■ WORK ORDER ■
Working from the records below, repeat exactly the lines starting at the line that contains "left wrist: (996, 582)" and ending at the line that contains "right shoulder: (648, 348)", inclusive.

■ DATA SUPPLIED ■

'''

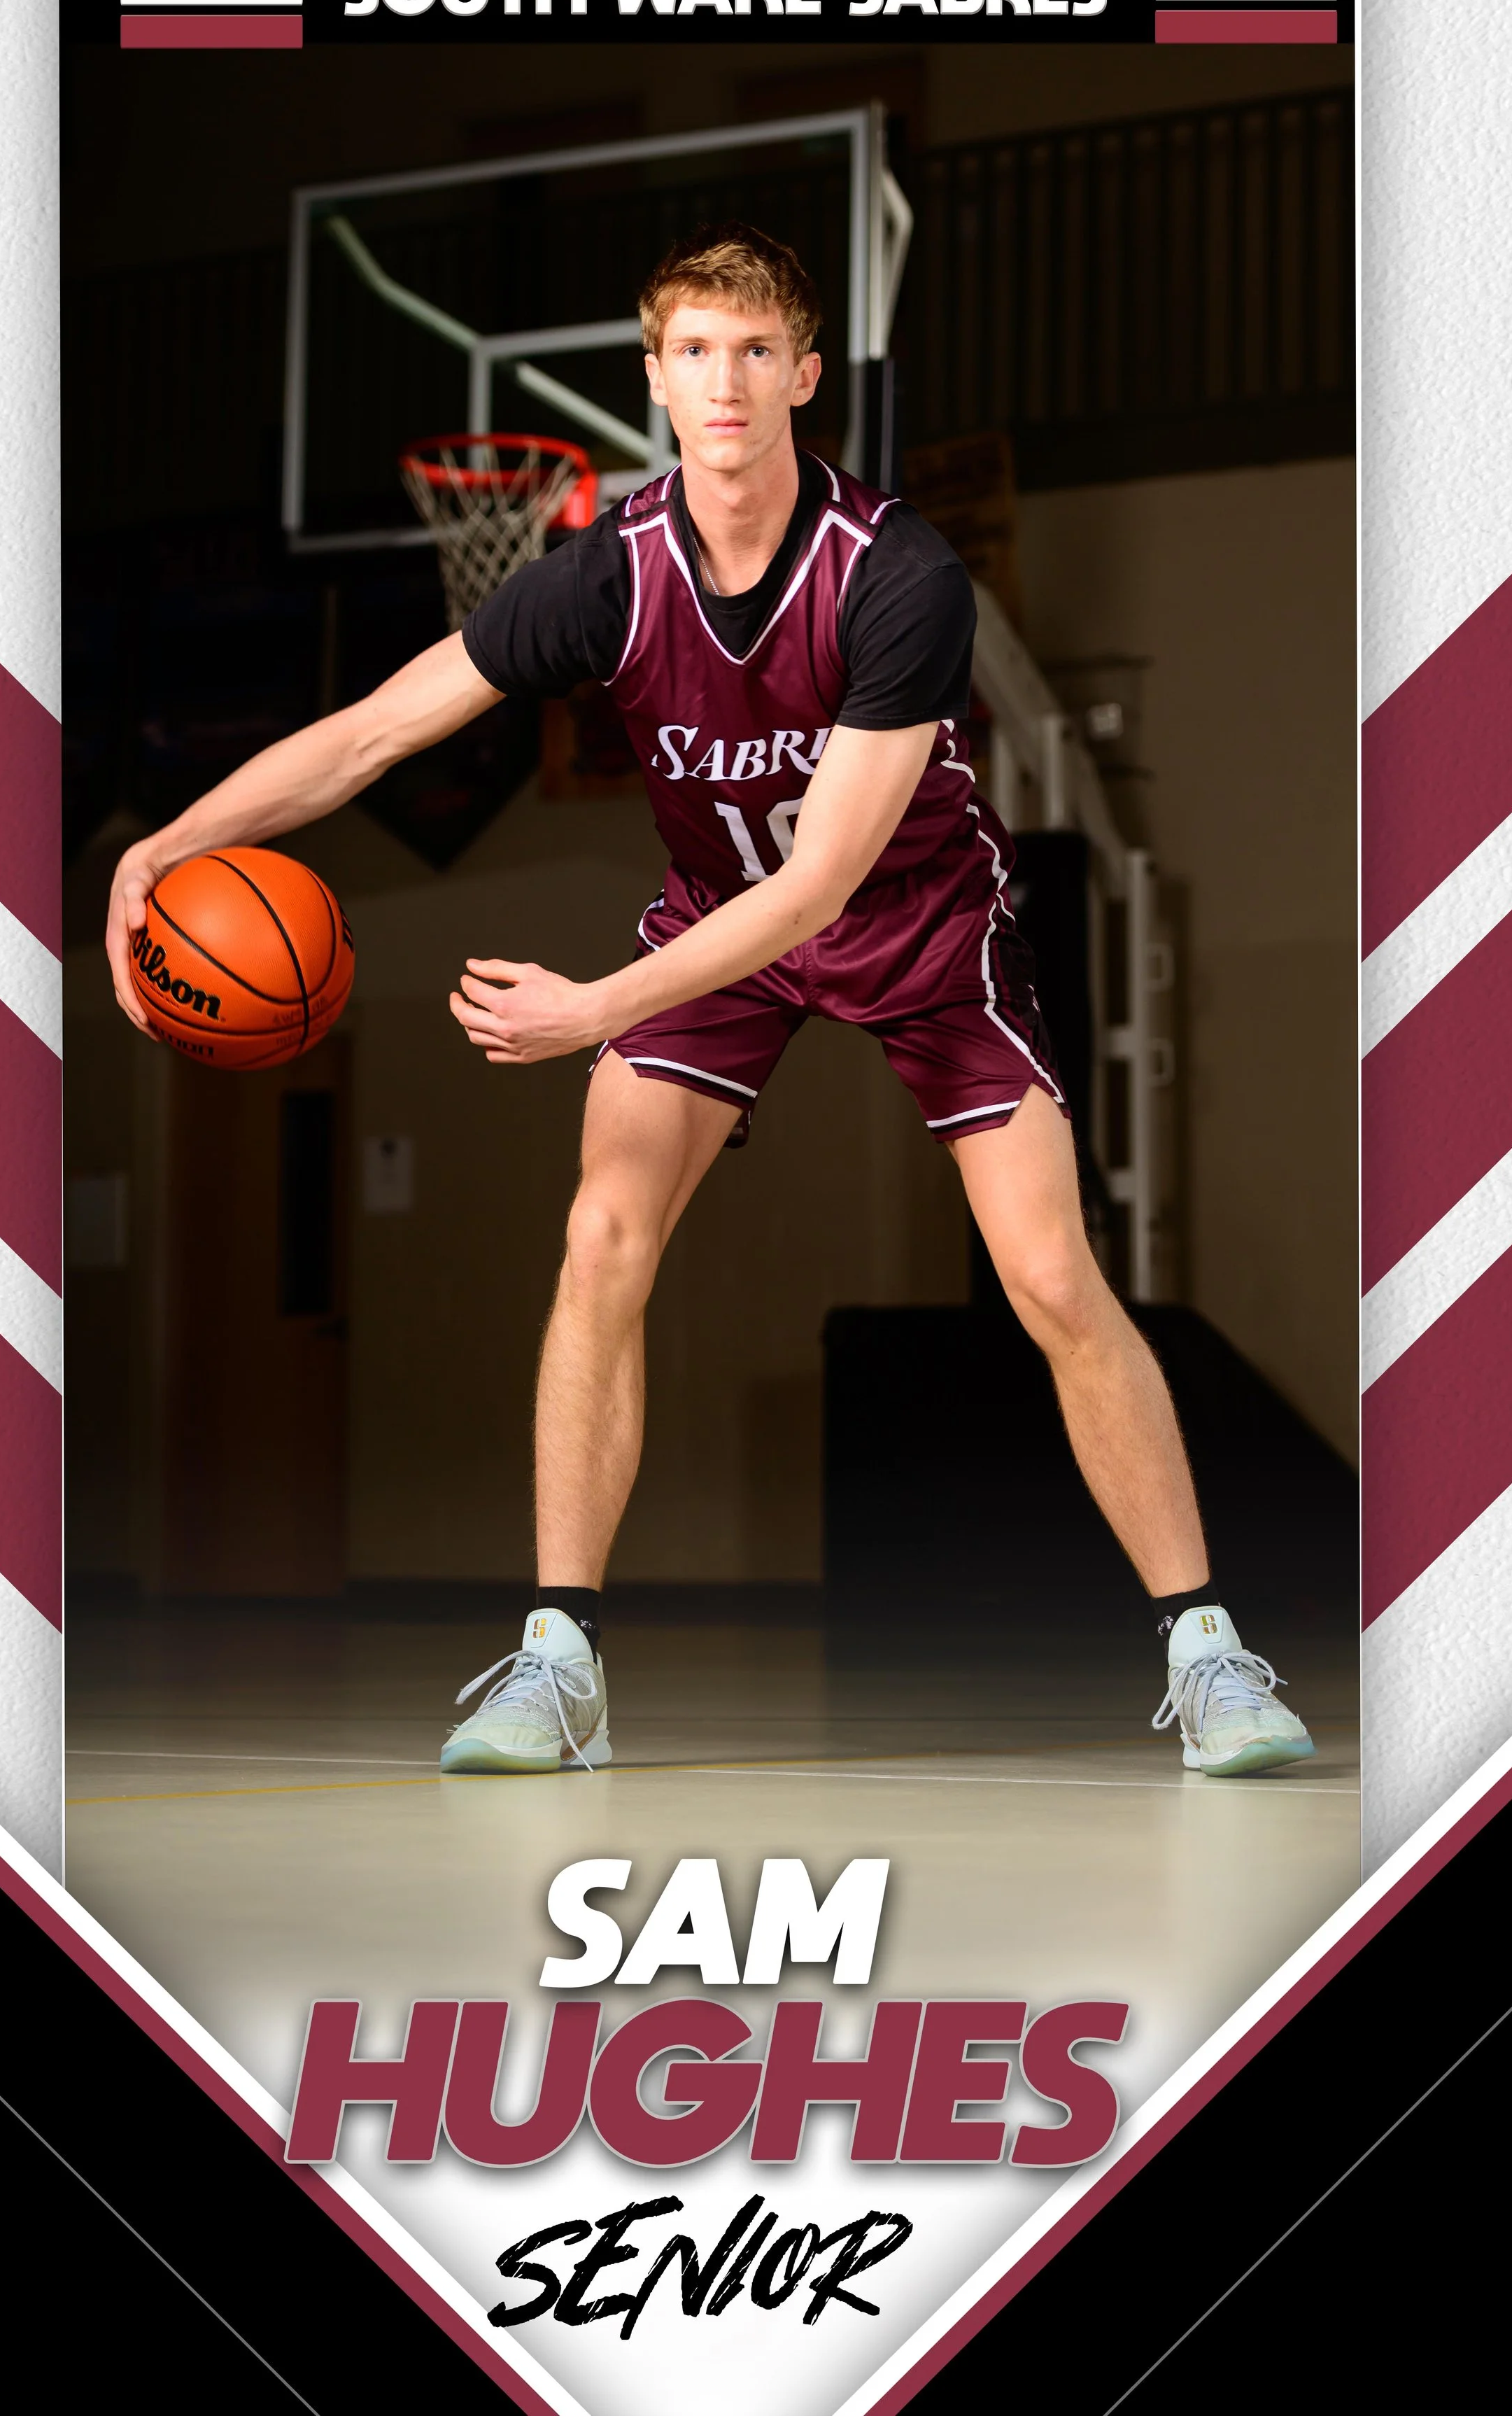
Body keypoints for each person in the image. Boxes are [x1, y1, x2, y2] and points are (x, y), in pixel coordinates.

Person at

'''
'''

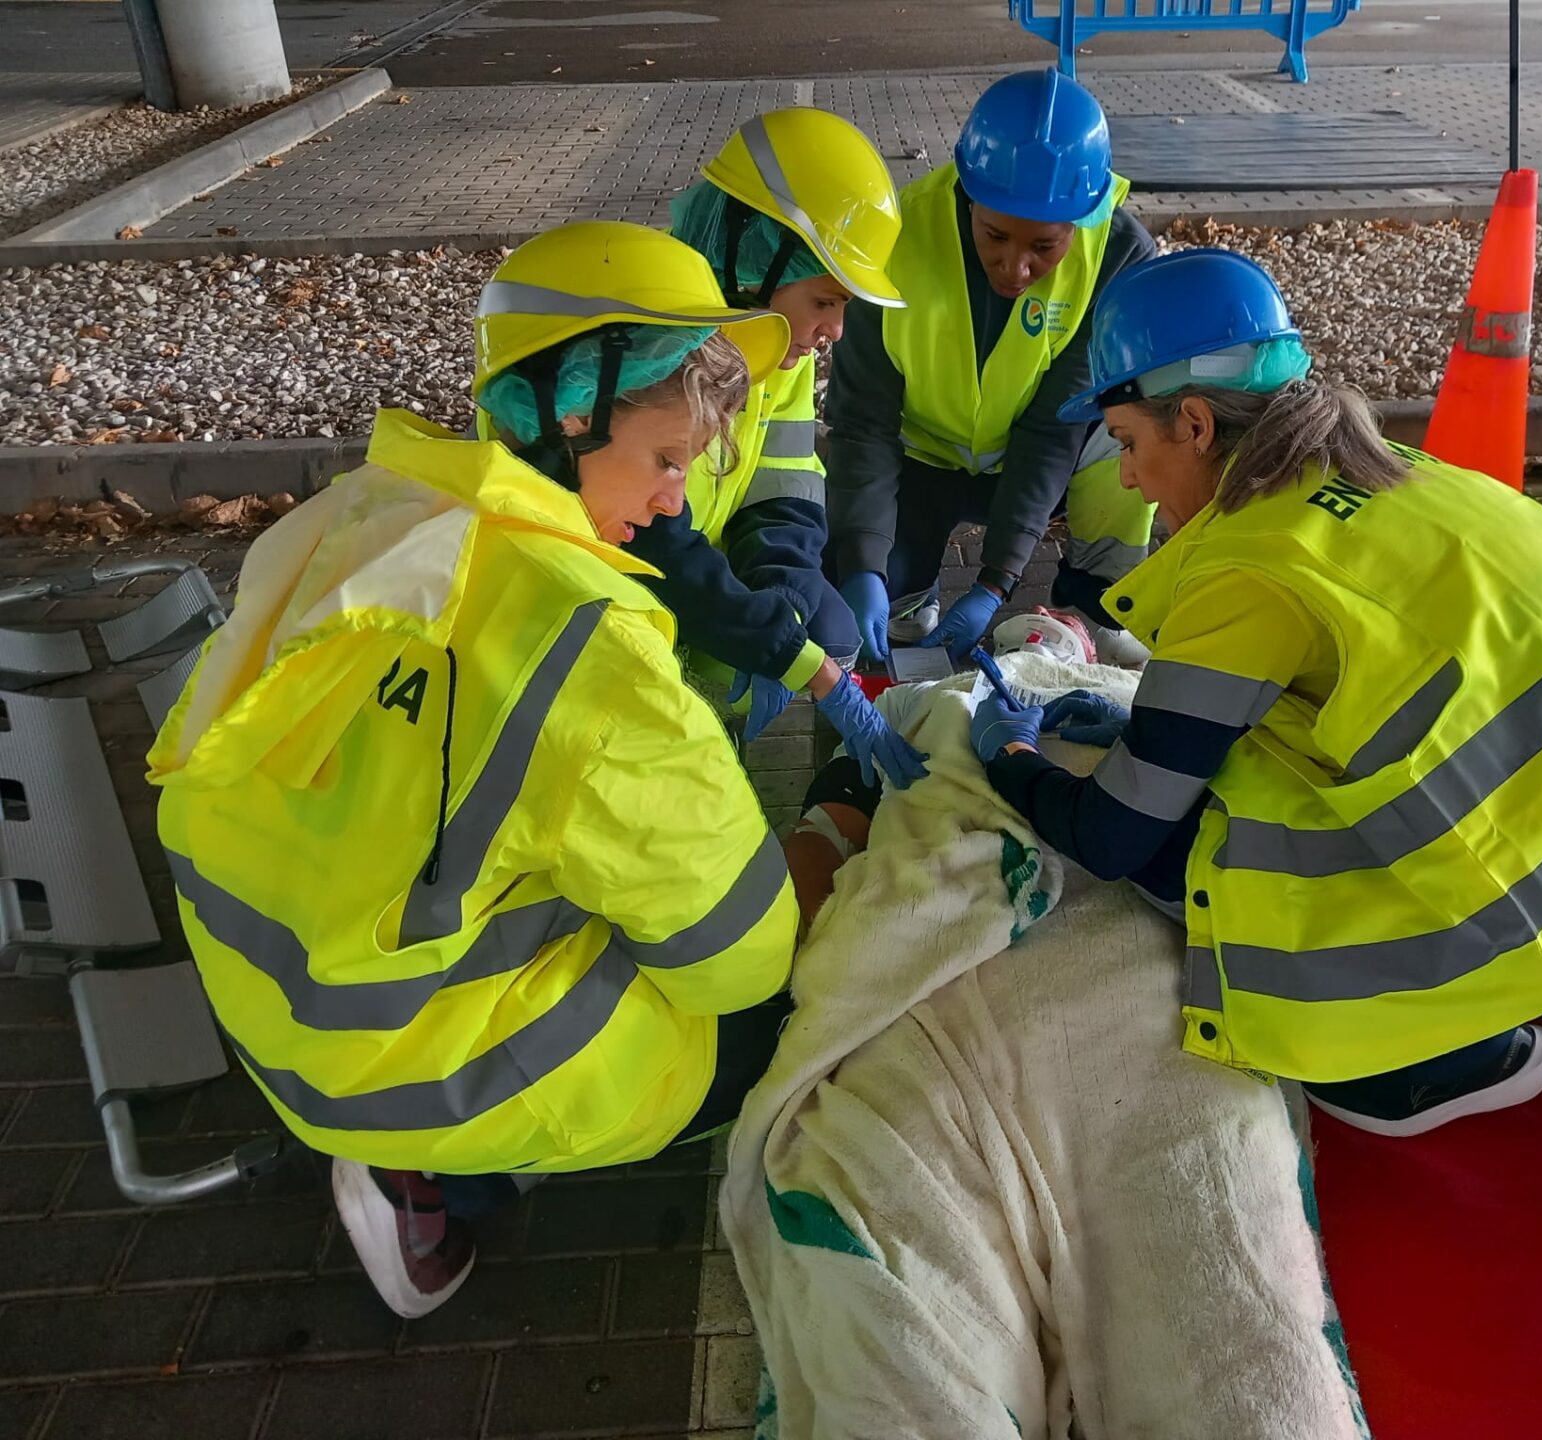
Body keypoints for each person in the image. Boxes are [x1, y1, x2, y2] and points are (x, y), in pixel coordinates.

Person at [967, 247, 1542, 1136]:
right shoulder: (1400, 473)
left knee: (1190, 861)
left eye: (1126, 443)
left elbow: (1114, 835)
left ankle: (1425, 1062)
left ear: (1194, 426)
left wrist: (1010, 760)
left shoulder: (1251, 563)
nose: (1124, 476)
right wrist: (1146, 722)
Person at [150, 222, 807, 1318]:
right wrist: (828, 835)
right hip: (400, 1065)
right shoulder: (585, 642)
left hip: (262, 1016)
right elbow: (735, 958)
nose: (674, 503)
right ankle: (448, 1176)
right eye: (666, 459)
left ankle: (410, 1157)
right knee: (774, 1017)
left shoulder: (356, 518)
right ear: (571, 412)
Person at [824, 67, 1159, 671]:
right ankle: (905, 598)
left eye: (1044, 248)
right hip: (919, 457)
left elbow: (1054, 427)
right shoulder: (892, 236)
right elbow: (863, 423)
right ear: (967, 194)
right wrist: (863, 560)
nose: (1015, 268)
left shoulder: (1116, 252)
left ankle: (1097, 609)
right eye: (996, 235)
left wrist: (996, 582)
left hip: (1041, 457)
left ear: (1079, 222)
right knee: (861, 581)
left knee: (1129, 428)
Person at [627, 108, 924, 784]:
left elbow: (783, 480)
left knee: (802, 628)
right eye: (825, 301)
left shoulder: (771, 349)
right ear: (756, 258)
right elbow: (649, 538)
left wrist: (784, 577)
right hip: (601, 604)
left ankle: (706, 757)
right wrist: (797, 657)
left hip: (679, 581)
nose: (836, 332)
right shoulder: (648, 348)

'''

■ ANSWER AREA ■
left wrist: (996, 582)
left hip: (1041, 457)
left ear: (1079, 222)
right knee: (861, 581)
left knee: (1129, 428)
Person at [627, 108, 924, 784]:
left elbow: (783, 480)
left knee: (802, 628)
right eye: (825, 301)
left shoulder: (771, 349)
right ear: (756, 258)
right elbow: (649, 538)
left wrist: (784, 577)
right hip: (601, 604)
left ankle: (706, 757)
right wrist: (797, 657)
left hip: (679, 581)
nose: (836, 332)
right shoulder: (648, 348)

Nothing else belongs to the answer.